The Northern Region has suffered tribal conflicts, persistent poverty and out-migration of the youth. Following the Nanumba/Kokomba conflicts and the 2002 Dagbon Chieftaincy crisis in the north of Ghana, the area became more unstable and people were very wary of one another. Preparations for senior school exams were disrupted for many students and failure rates were high. Poverty and food insecurity were also high in the area, and economic opportunities were limited. Women’s participation in decision-making was minimal, and concern over the spread of HIV/AIDS was on the increase. With funding from the Danish International Development Agency (DANIDA), FoE-Ghana led two projects in the area to address these major concerns.
The projects sought to: encourage peaceful relations between the different ethnic groups; assist the senior school children to complete their studies; improve food security in the area and broaden livelihood opportunities for women; increase women’s participation in local decision-making, and broaden the awareness about HIV/AIDS. Some of the achievements and outcomes of the two projects include:
The students who retook their SSSE exams all passed, giving them the opportunity to continue their studies the following year which they otherwise would not have been able to do. Food security in the area has improved with the production of beans and groundnuts, and the capacity to process food has allowed long-term storage so there is food during the hungry gap. There is also less wastage and improved profits for farmers. More children are now attending school because of the women’s increased incomes, and the level of girl child participation in education has increased.

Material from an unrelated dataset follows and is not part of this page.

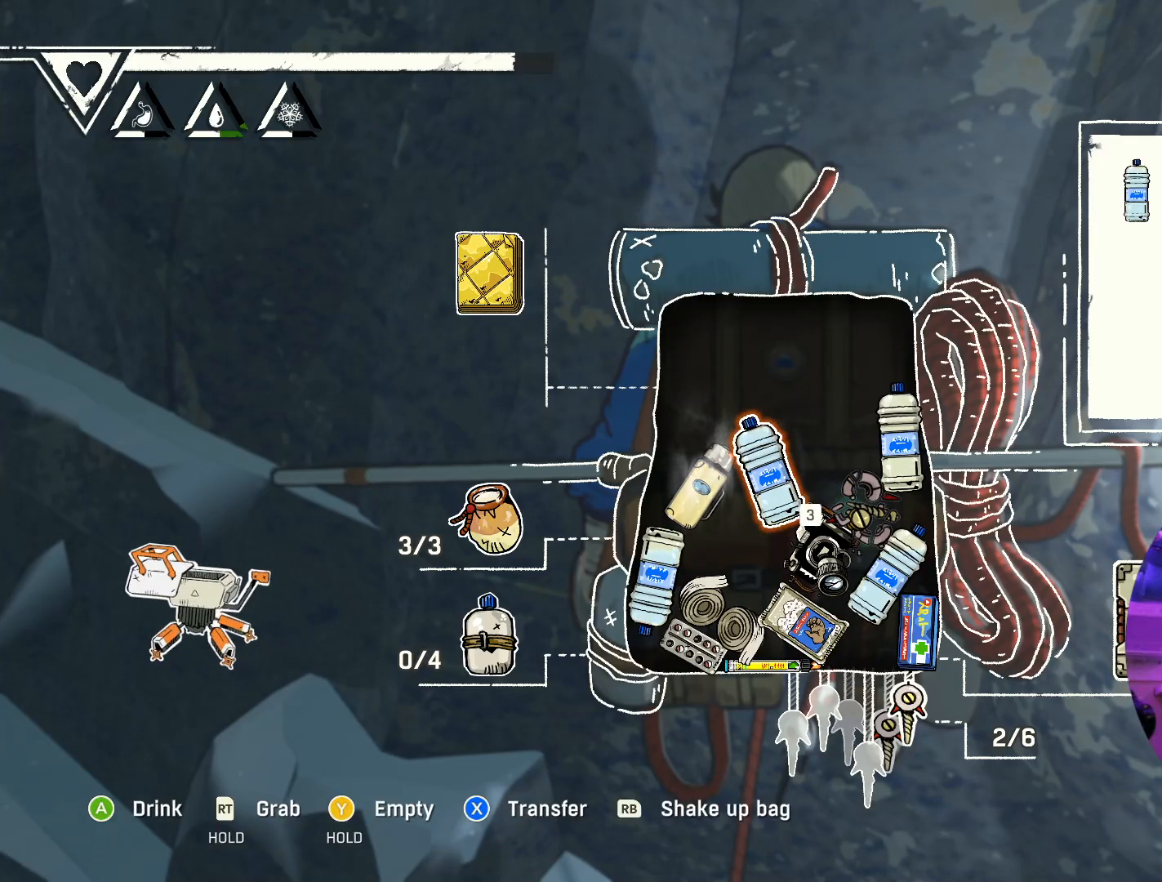
{"buttons": [], "left_stick": "center", "right_stick": "center", "events": []}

The boreholes have provided access to clean potable water in communities where guinea worm is endemic. The new water sources also reduce the time women and girls take to fetch water, which means women have more time for to use their new income generating skills, while the girls can get to school promptly. A small fee for the water is paid towards borehole maintenance.
Women’s access to credit is traditionally very difficult because they do not own land or other resources as collateral to approach banks and other loan providers. The rotating ‘susu’ micro-credit scheme has enabled trainees to access credit for establishing their own businesses and sometimes even take on trainees.
Women’s groups have been formed based on traditional structures with the Magazia, or women’s leader, as the chairperson. The Magazia is being supported by other group members to speak on women’s affairs at local meetings to ensure women’s concerns are addressed in decision-making.